Passage
※ ※ ※
In the present study, the most influential factor in improving patient satisfaction with the quality of services was assurance, followed by reliability, while the least effective factor was empathy. This finding is similar to the results of a study conducted by Mohammadi-Sardo et al. (28). The present results also showed that the patient’s sense of security, when interacting with the hospital staff, is of great importance for patients; the staff also need to be knowledgeable and polite. It has been shown that human elements are more important than non-human factors in the perception of the patient’s quality of care (29).
In this study, there was no significant relationship between the quality gap and demographic characteristics and education. Compared to the study by Agha Molaei et al. (30), the relationship between service quality and age, and employment was not significant. However, this finding is different from the findings reported by Gholami et al. (31), which showed that as the patients’ mean age and educational level increased; the negative service quality gap also increased. In the study of Tarahi et al. (32), the quality gap had a reverse correlation with the age of patients. These differences may be caused by the different study groups used by each mentioned study.
※ ※ ※
The problem
Write out the part of the passage on patient satisfaction between "In the present" and "of care (29).", inclusive.

Recorded data:
※ ※ ※
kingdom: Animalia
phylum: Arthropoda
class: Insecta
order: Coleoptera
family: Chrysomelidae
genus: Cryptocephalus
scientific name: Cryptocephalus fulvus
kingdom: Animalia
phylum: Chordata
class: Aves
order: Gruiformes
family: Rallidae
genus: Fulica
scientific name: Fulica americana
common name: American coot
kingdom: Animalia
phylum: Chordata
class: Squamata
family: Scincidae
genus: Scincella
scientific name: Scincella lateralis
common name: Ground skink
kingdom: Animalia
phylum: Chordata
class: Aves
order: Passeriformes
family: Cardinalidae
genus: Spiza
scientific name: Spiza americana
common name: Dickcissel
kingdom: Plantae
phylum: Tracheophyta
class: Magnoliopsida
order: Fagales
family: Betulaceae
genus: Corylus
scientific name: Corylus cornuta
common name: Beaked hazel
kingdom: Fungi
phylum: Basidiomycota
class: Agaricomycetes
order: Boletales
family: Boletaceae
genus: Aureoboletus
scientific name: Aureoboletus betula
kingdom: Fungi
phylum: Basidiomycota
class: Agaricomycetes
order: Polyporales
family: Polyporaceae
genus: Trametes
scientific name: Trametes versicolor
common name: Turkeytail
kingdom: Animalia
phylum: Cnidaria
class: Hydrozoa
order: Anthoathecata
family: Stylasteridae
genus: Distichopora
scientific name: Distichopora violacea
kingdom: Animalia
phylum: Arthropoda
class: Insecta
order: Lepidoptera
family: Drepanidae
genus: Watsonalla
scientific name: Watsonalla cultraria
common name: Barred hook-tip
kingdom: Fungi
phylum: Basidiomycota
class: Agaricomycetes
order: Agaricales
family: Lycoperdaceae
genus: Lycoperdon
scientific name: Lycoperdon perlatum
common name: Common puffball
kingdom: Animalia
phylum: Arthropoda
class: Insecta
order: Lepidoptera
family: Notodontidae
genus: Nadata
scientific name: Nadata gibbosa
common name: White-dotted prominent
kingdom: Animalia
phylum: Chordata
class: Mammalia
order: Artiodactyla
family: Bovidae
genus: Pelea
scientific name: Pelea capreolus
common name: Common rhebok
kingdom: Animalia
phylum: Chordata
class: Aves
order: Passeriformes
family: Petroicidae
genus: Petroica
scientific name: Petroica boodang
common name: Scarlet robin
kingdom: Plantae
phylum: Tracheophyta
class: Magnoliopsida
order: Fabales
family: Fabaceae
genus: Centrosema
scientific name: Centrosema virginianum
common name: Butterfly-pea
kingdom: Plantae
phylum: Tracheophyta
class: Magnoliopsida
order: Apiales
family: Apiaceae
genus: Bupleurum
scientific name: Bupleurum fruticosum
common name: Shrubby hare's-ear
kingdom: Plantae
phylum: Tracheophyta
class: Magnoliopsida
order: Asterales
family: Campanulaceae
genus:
※ ※ ※
Answer area
In the present study, the most influential factor in improving patient satisfaction with the quality of services was assurance, followed by reliability, while the least effective factor was empathy. This finding is similar to the results of a study conducted by Mohammadi-Sardo et al. (28). The present results also showed that the patient’s sense of security, when interacting with the hospital staff, is of great importance for patients; the staff also need to be knowledgeable and polite. It has been shown that human elements are more important than non-human factors in the perception of the patient’s quality of care (29).